• **Exercise instructions**
Reproduce the passage on estate planning for unmarried partners, starting at the words "Durable powers of" and stopping after "medical and financial.", and change "decisions" to "choices".

• **Text block**
.....

If you and your partner are among the many who believe that a long-term, committed relationship doesn’t require a marriage certificate, you still need to protect yourselves via some legal documents. For example, you may have a cohabitation agreement to designate, among other things, how you will divide your property if you break up.
You also need to protect each other’s rights if one of you becomes incapacitated or passes away. This can be done via a few estate planning documents.
Durable powers of attorney
By giving someone durable power of attorney (POA), you can authorize them to make decisions and transactions on your behalf if you’re unable to. The two crucial types of POA you’ll likely want to designate for each other are medical and financial.
If you give someone a medical POA, you can grant them the right to obtain information about your medical condition and treatment. It also gives them the right to direct your treatment. It’s best to also have an advance directive so they know what your preferences are for things like life-prolonging measures. Without a medical POA, they might not even be allowed to visit you in the hospital.

.....

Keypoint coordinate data
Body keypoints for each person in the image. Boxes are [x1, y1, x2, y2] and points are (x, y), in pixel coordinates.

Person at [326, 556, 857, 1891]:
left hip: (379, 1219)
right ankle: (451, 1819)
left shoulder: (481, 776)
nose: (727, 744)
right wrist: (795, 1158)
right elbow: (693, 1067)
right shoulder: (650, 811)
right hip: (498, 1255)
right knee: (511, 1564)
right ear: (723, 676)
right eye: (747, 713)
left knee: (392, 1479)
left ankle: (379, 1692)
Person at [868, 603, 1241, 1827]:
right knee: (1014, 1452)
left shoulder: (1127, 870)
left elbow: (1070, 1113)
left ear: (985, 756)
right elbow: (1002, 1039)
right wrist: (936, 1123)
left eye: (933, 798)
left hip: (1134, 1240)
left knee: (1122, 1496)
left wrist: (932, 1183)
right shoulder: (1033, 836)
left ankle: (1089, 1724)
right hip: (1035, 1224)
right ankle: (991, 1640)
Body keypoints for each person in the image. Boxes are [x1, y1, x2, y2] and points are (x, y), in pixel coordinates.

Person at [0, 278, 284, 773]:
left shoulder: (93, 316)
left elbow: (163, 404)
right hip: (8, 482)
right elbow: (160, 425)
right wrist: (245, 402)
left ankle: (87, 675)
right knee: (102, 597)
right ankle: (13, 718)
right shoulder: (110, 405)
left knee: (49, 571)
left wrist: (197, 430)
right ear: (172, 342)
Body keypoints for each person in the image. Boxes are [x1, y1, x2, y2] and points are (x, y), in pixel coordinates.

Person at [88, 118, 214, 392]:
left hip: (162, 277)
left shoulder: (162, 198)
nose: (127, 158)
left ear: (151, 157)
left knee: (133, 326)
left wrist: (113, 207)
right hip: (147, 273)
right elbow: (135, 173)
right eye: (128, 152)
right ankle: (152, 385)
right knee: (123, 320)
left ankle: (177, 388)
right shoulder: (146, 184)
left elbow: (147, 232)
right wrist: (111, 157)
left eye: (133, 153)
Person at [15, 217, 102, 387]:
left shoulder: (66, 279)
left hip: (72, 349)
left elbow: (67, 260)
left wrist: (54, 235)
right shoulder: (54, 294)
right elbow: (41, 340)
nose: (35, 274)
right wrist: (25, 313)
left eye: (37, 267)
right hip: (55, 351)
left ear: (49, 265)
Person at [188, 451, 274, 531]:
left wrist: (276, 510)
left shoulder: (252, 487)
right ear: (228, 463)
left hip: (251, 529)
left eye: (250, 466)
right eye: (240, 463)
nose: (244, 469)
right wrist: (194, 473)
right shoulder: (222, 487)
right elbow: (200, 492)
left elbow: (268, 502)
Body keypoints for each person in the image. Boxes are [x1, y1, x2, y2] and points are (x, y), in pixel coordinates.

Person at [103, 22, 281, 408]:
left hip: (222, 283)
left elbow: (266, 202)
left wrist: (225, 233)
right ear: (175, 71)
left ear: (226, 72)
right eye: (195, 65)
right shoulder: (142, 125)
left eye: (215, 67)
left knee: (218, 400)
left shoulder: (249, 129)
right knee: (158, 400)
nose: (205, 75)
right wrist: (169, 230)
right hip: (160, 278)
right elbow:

.....

• **Response box**
Durable powers of attorney
By giving someone durable power of attorney (POA), you can authorize them to make choices and transactions on your behalf if you’re unable to. The two crucial types of POA you’ll likely want to designate for each other are medical and financial.